2.4 The likelihood principle
The likelihood principle states that in making inferences or decisions about the state of nature, all the relevant experimental information is given by the likelihood function. The Bayesian framework follows this statement, i.e., it is conditional on observed data.
We follow J. Berger (1993), who in turn followed D. V. Lindley and Phillips (1976), to illustrate the likelihood principle. We are given a coin and are interested in the probability, θ, of it landing heads when flipped. We wish to test H0:θ=1/2 versus H1:θ>1/2. An experiment is conducted by flipping the coin (independently) in a series of trials, with the result being the observation of 9 heads and 3 tails.
This is not yet enough information to specify p(y|θ), since the series of trials has not been explained. Two possibilities arise:
The experiment consisted of a predetermined 12 flips, so that Y=[Heads] follows a B(12,θ) distribution. In this case,
p_1(y|\theta) = \binom{12}{y} \theta^y (1 - \theta)^{12 - y} = 220 \times \theta^9 (1 - \theta)^3.
The experiment consisted of flipping the coin until 3 tails were observed (r = 3). In this case, Y, the number of heads (failures) before obtaining 3 tails, follows a NB(3, 1 - \theta) distribution. Here,
p_2(y|\theta) = \binom{y + r - 1}{r - 1} (1 - (1 - \theta)^y)(1 - \theta)^r = 55 \times \theta^9 (1 - \theta)^3.

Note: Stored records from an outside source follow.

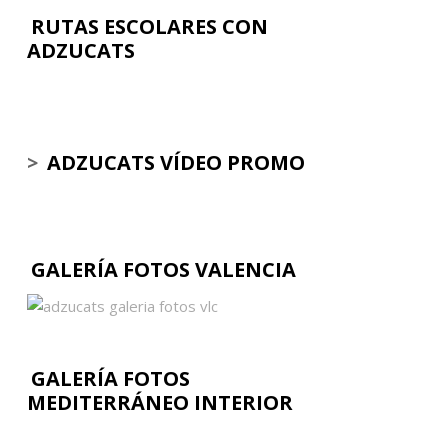
RUTAS ESCOLARES CON
ADZUCATS
>
ADZUCATS VÍDEO PROMO
GALERÍA FOTOS VALENCIA
GALERÍA FOTOS
MEDITERRÁNEO INTERIOR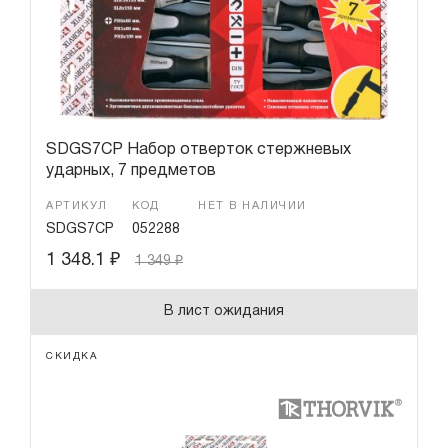
Комплектующие к наборам
Гарантия и сервис
Специальные комплекты инструмента
Доставка и оплата
Партнерам
SDGS7CP Набор отверток стержневых
ударных, 7 предметов
Контакты
АРТИКУЛ
КОД
НЕТ В НАЛИЧИИ
SDGS7CP
052288
1 348.1
₽
1 349
₽
В лист ожидания
СКИДКА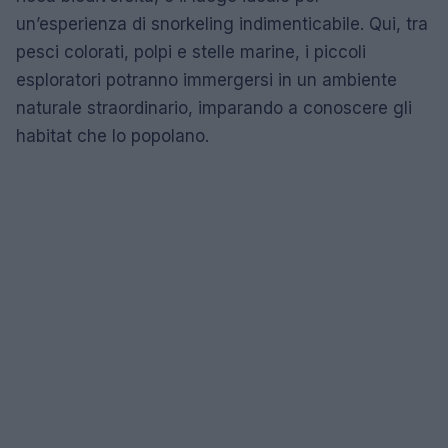
un’esperienza di snorkeling indimenticabile. Qui, tra
pesci colorati, polpi e stelle marine, i piccoli
esploratori potranno immergersi in un ambiente
naturale straordinario, imparando a conoscere gli
habitat che lo popolano.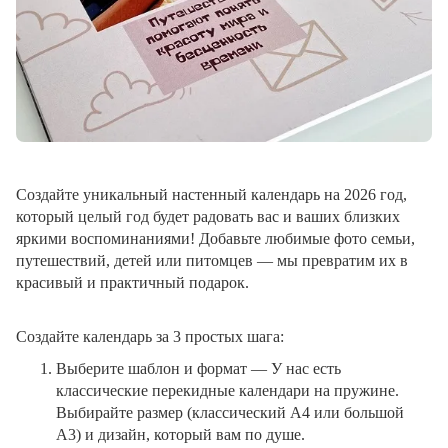
Создайте уникальный настенный календарь на 2026 год,
который целый год будет радовать вас и ваших близких
яркими воспоминаниями! Добавьте любимые фото семьи,
путешествий, детей или питомцев — мы превратим их в
красивый и практичный подарок.
Создайте календарь за 3 простых шага:
Выберите шаблон и формат
— У нас есть
классические перекидные календари на пружине.
Выбирайте размер (классический A4 или большой
A3) и дизайн, который вам по душе.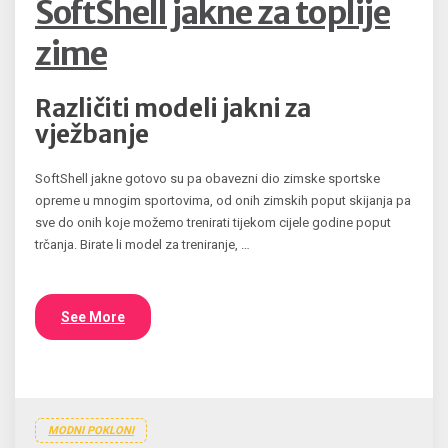
SoftShell jakne za toplije
zime
Različiti modeli jakni za
vježbanje
SoftShell jakne gotovo su pa obavezni dio zimske sportske
opreme u mnogim sportovima, od onih zimskih poput skijanja pa
sve do onih koje možemo trenirati tijekom cijele godine poput
trčanja. Birate li model za treniranje, …
See More
MODNI POKLONI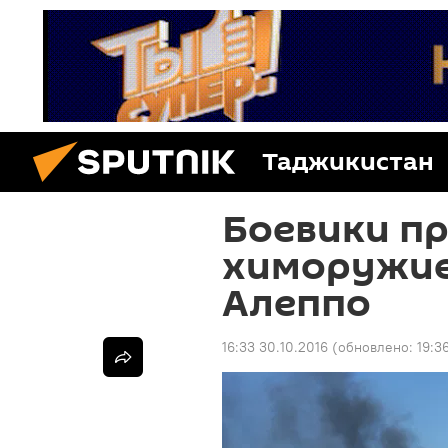
Таджикистан
Боевики п
химоружие 
Алеппо
16:33 30.10.2016
(обновлено:
19:3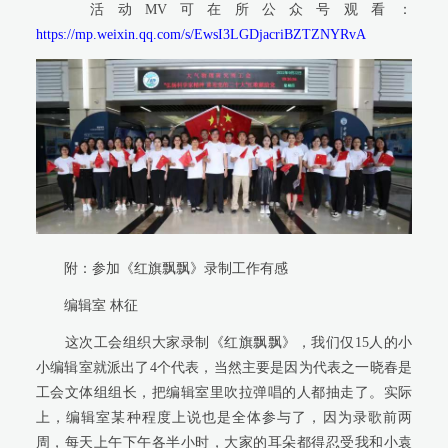
活动MV可在所公众号观看：
https://mp.weixin.qq.com/s/EwsI3LGDjacriBZTZNYRvA
附：参加《红旗飘飘》录制工作有感
编辑室 林征
这次工会组织大家录制《红旗飘飘》，我们仅15人的小
小编辑室就派出了4个代表，当然主要是因为代表之一晓春是
工会文体组组长，把编辑室里吹拉弹唱的人都抽走了。实际
上，编辑室某种程度上说也是全体参与了，因为录歌前两
周，每天上午下午各半小时，大家的耳朵都得忍受我和小袁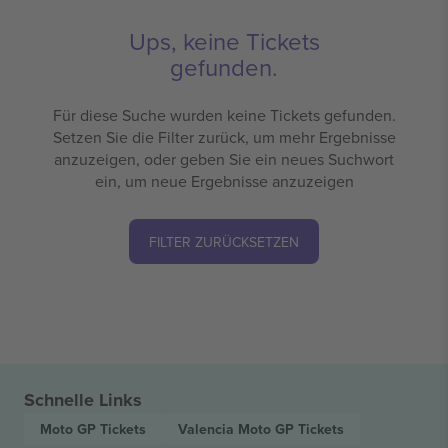
Ups, keine Tickets
gefunden.
Für diese Suche wurden keine Tickets gefunden.
Setzen Sie die Filter zurück, um mehr Ergebnisse
anzuzeigen, oder geben Sie ein neues Suchwort
ein, um neue Ergebnisse anzuzeigen
FILTER ZURÜCKSETZEN
Schnelle Links
Moto GP
Tickets
Valencia Moto GP
Tickets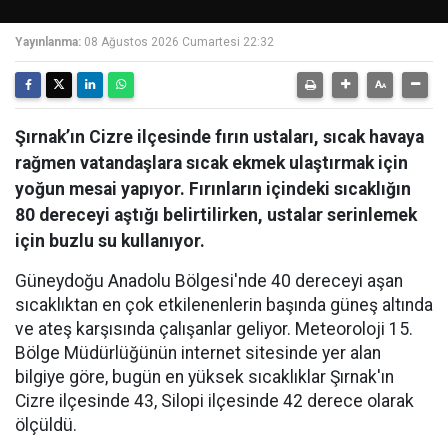
Yayınlanma:
08 Ağustos 2026 Cumartesi 22:32
Şırnak’ın Cizre ilçesinde fırın ustaları, sıcak havaya
rağmen vatandaşlara sıcak ekmek ulaştırmak için
yoğun mesai yapıyor. Fırınların içindeki sıcaklığın
80 dereceyi aştığı belirtilirken, ustalar serinlemek
için buzlu su kullanıyor.
Güneydoğu Anadolu Bölgesi'nde 40 dereceyi aşan
sıcaklıktan en çok etkilenenlerin başında güneş altında
ve ateş karşısında çalışanlar geliyor. Meteoroloji 15.
Bölge Müdürlüğünün internet sitesinde yer alan
bilgiye göre, bugün en yüksek sıcaklıklar Şırnak'ın
Cizre ilçesinde 43, Silopi ilçesinde 42 derece olarak
ölçüldü.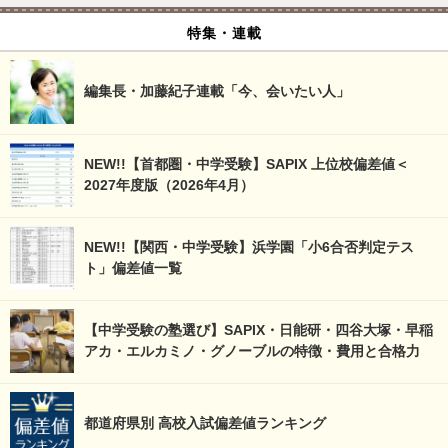
特集・連載
編集長・加藤紀子連載「今、会いたい人」
NEW!!【首都圏・中学受験】SAPIX 上位校偏差値＜
2027年度版（2026年4月）
NEW!!【関西・中学受験】浜学園「小6合否判定テス
ト」偏差値一覧
【中学受験の塾選び】SAPIX・日能研・四谷大塚・早稲
アカ・エルカミノ・グノーブルの特徴・費用と合格力
都道府県別 高校入試偏差値ランキング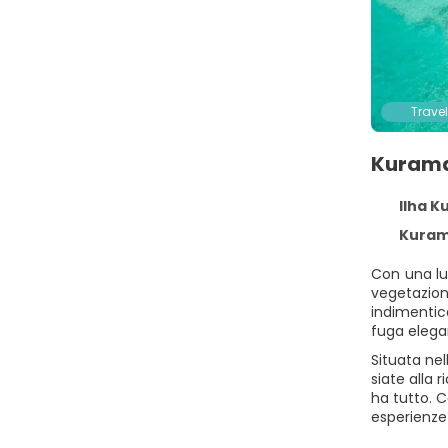
Travel
Kurama
Ilha K
Kuramat
Con una lu
vegetazion
indimentica
fuga elega
Situata nel
siate alla 
ha tutto. 
esperienze 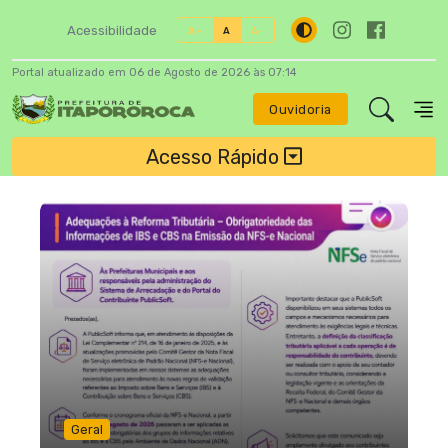
Acessibilidade
A+
A
A-
Portal atualizado em 06 de Agosto de 2026 às 07:14
Ouvidoria
Acesso Rápido
Geral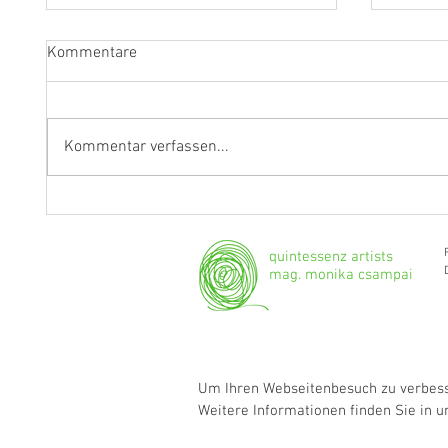
Kommentare
Kommentar verfassen...
"Ich werde weiterhin Geige und
Klarine
Bratsche spielen."
Grenzg
quintessenz artists
mag. monika csampai
Um Ihren Webseitenbesuch zu verbesse
Weitere Informationen finden Sie in 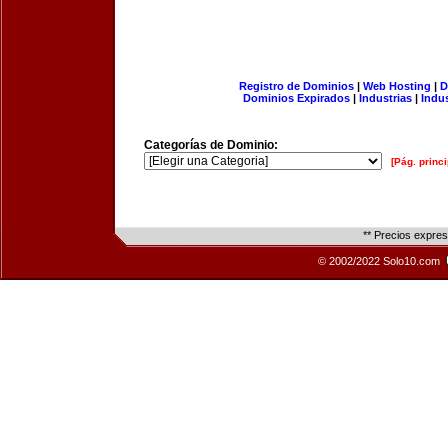
Registro de Dominios
|
Web Hosting
|
D
Dominios Expirados
|
Industrias
|
Indu
Categorías de Dominio:
[Pág. princi
** Precios expre
© 2002/2022 Solo10.com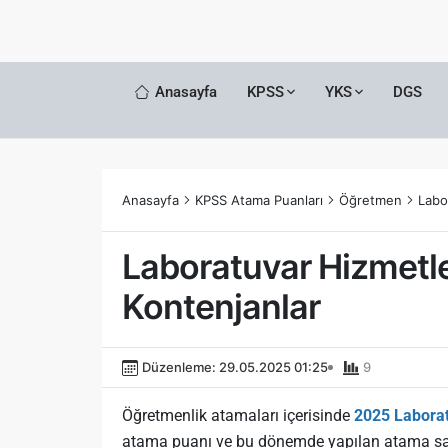
Anasayfa
KPSS
YKS
DGS
Anasayfa
KPSS Atama Puanları
Öğretmen
Labo
Laboratuvar Hizmetle
Kontenjanlar
Düzenleme: 29.05.2025 01:25
9
Öğretmenlik atamaları içerisinde
2025 Laborat
atama puanı ve bu dönemde yapılan atama say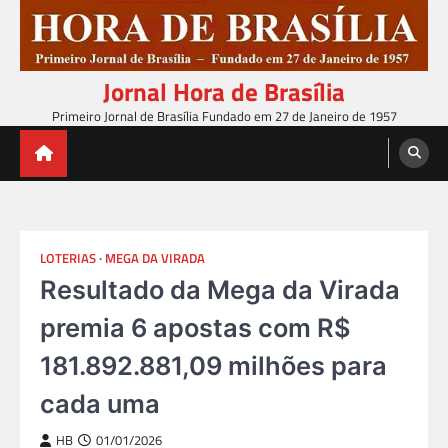
Skip
to
content
Jornal Hora de Brasília
Primeiro Jornal de Brasília Fundado em 27 de Janeiro de 1957
LOTERIAS
MEGA DA VIRADA
Resultado da Mega da Virada
premia 6 apostas com R$
181.892.881,09 milhões para
cada uma
HB
01/01/2026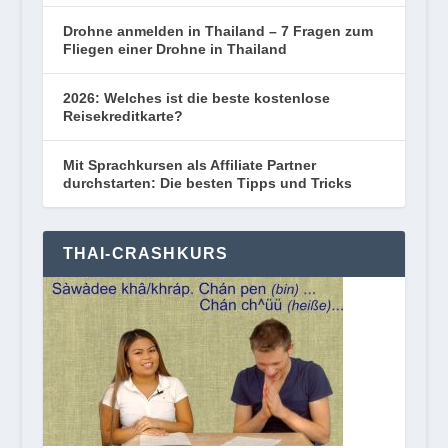
Drohne anmelden in Thailand – 7 Fragen zum
Fliegen einer Drohne in Thailand
2026: Welches ist die beste kostenlose
Reisekreditkarte?
Mit Sprachkursen als Affiliate Partner
durchstarten: Die besten Tipps und Tricks
THAI-CRASHKURS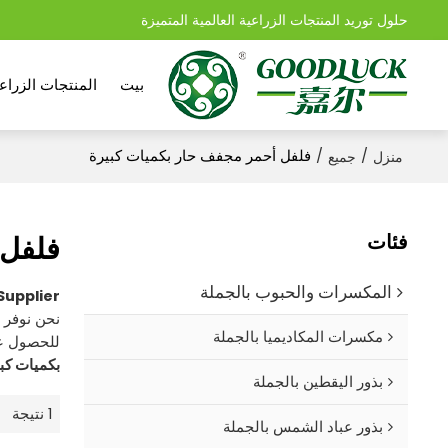
حلول توريد المنتجات الزراعية العالمية المتميزة
بيت
المنتجات الزراعي
/
/
فلفل أحمر مجفف حار بكميات كبيرة
منزل
جميع
فئات
فلفل 
المكسرات والحبوب بالجملة
Supplier
نحن نوفر 
مكسرات المكاديميا بالجملة
للحصول ع
بكميات كب
بذور اليقطين بالجملة
1 نتيجة
بذور عباد الشمس بالجملة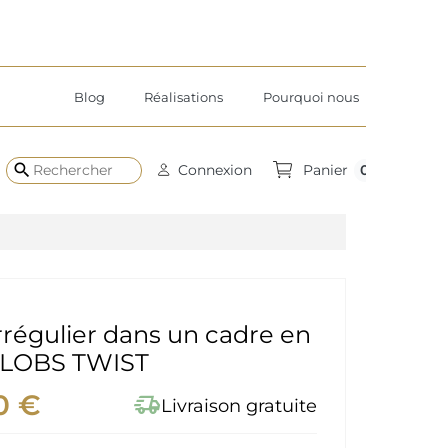
Blog
Réalisations
Pourquoi nous
search
0
Connexion
Panier
irrégulier dans un cadre en
BLOBS TWIST
0 €
delivery_truck_speed
Livraison gratuite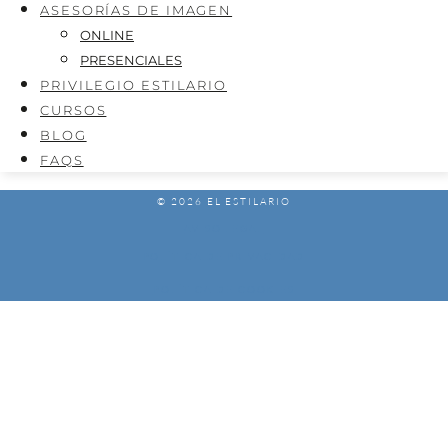
ASESORÍAS DE IMAGEN
ONLINE
PRESENCIALES
PRIVILEGIO ESTILARIO
CURSOS
BLOG
FAQS
© 2026 EL ESTILARIO
AVISO LEGAL
POLÍTICA DE PRIVACIDAD
POLÍTICA DE COOKIES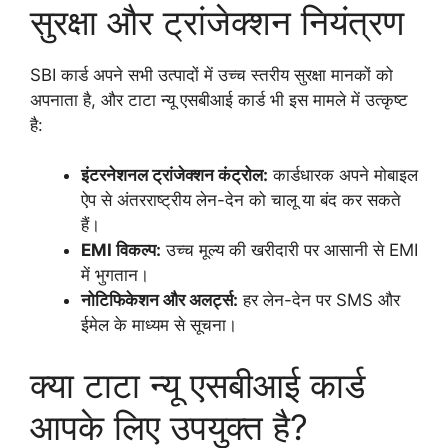
सुरक्षा और ट्रांजेक्शन नियंत्रण
SBI कार्ड अपने सभी उत्पादों में उच्च स्तरीय सुरक्षा मानकों को
अपनाता है, और टाटा न्यू एसबीआई कार्ड भी इस मामले में उत्कृष्ट
है:
इंटरनेशनल ट्रांजेक्शन कंट्रोल:
कार्डधारक अपने मोबाइल
ऐप से अंतरराष्ट्रीय लेन-देन को चालू या बंद कर सकते
हैं।
EMI विकल्प:
उच्च मूल्य की खरीदारी पर आसानी से EMI
में भुगतान।
नोटिफिकेशन और अलर्ट्स:
हर लेन-देन पर SMS और
ईमेल के माध्यम से सूचना।
क्या टाटा न्यू एसबीआई कार्ड
आपके लिए उपयुक्त है?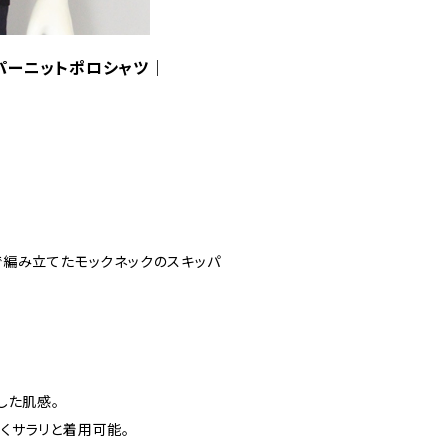
ッパーニットポロシャツ｜
で編み立てたモックネックのスキッパ
した肌感。
サラリと着用可能。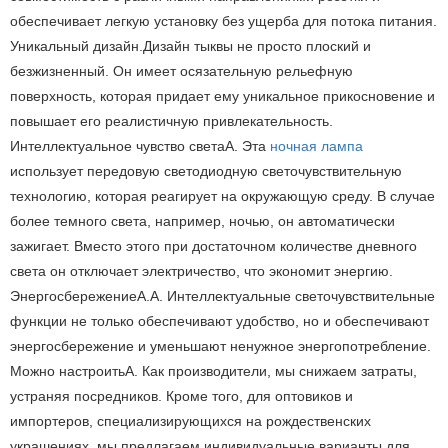
обеспечивает легкую установку без ущерба для потока питания.
Уникальный дизайн.
Дизайн тыквы не просто плоский и
безжизненный. Он имеет осязательную рельефную
поверхность, которая придает ему уникальное прикосновение и
повышает его реалистичную привлекательность.
Интеллектуальное чувство света
А. Эта
ночная лампа
использует передовую светодиодную светочувствительную
технологию, которая реагирует на окружающую среду. В случае
более темного света, например, ночью, он автоматически
зажигает. Вместо этого при достаточном количестве дневного
света он отключает электричество, что экономит энергию.
Энергосбережение
А.А. Интеллектуальные светочувствительные
функции не только обеспечивают удобство, но и обеспечивают
энергосбережение и уменьшают ненужное энергопотребление.
Можно настроить
А. Как производители, мы снижаем затраты,
устраняя посредников. Кроме того, для оптовиков и
импортеров, специализирующихся на рождественских
украшениях, мы предлагаем индивидуальные варианты для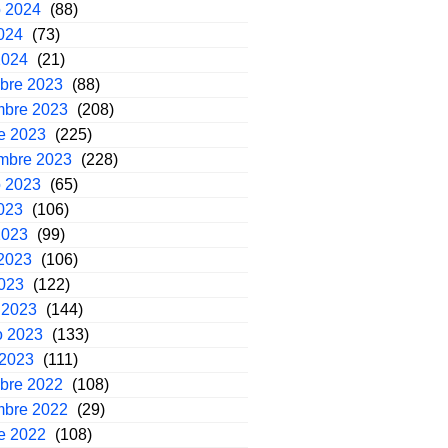
o 2024
(88)
2024
(73)
2024
(21)
mbre 2023
(88)
mbre 2023
(208)
e 2023
(225)
embre 2023
(228)
o 2023
(65)
2023
(106)
2023
(99)
2023
(106)
2023
(122)
 2023
(144)
o 2023
(133)
 2023
(111)
mbre 2022
(108)
mbre 2022
(29)
e 2022
(108)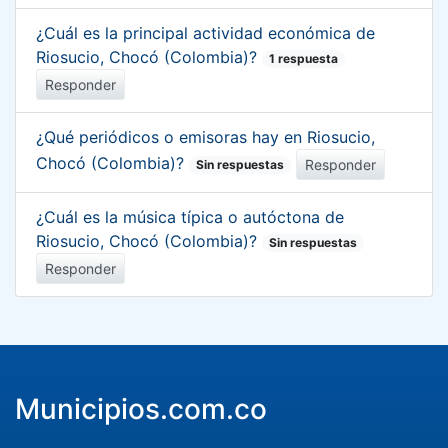
¿Cuál es la principal actividad económica de
Riosucio, Chocó (Colombia)?
1 respuesta
Responder
¿Qué periódicos o emisoras hay en Riosucio,
Chocó (Colombia)?
Responder
Sin respuestas
¿Cuál es la música típica o autóctona de
Riosucio, Chocó (Colombia)?
Sin respuestas
Responder
Municipios.com.co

Using a Frequentist approach, the significance level of y=9 using the Binomial model against \theta=1/2 would be:
\alpha_1=P_{1/2}(Y\geq 9)=p_1(9|1/2)+p_1(10|1/2)+p_1(11|1/2)+p_1(12|1/2)=0.073.
success <- 9
# Number of observed success in n trials
n <- 12
# Number of trials
siglevel <- sum(sapply(9:n,function(y)dbinom(y,n,0.5)))
siglevel
## [1] 0.07299805
For the Negative Binomial model, the significance level would be:
\alpha_2=P_{1/2}(Y\geq 9)=p_2(9|1/2)+p_2(10|1/2)+\ldots=0.0327.
success <- 3
# Number of target success (tails)
failures <- 9
# Number of failures
siglevel <- 1 - pnbinom((failures - 1),success,0.5)
siglevel
## [1] 0.03271484
We arrive at different conclusions using a significance level of 5%, whereas we obtain the same outcomes using a Bayesian approach because the kernels of both distributions are identical (\theta^9 \times (1 - \theta)^3).